» **WHAT YOU SHOULD DO**:
Look through the data below for the string "рецептами", and copy every line where it turns up.

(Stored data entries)

BEGIN

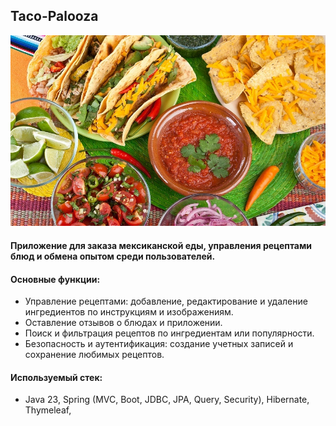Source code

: ## Taco-Palooza

![](https://github.com/mynameisSergey/Taco-Palooza/blob/master/img/%D0%9C%D0%B5%D0%BA%D1%81%D0%B8%D0%BA%D0%B0%D0%BD%D1%81%D0%BA%D0%B8%D0%B9%20%D1%81%D1%82%D0%BE%D0%BB.jpg)

#### Приложение для заказа мексиканской еды, управления рецептами блюд и обмена опытом среди пользователей.

#### Основные функции:
* Управление рецептами: добавление, редактирование и удаление ингредиентов по инструкциям и изображениям.
* Оставление отзывов о блюдах и приложении.
* Поиск и фильтрация рецептов по ингредиентам или популярности.
* Безопасность и аутентификация: создание учетных записей и сохранение любимых рецептов.

#### Используемый стек: 
* Java 23, Spring (MVC, Boot, JDBC, JPA, Query, Security), Hibernate, Thymeleaf,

END

» **EXERCISE SOLUTION**:
#### Приложение для заказа мексиканской еды, управления рецептами блюд и обмена опытом среди пользователей.
* Управление рецептами: добавление, редактирование и удаление ингредиентов по инструкциям и изображениям.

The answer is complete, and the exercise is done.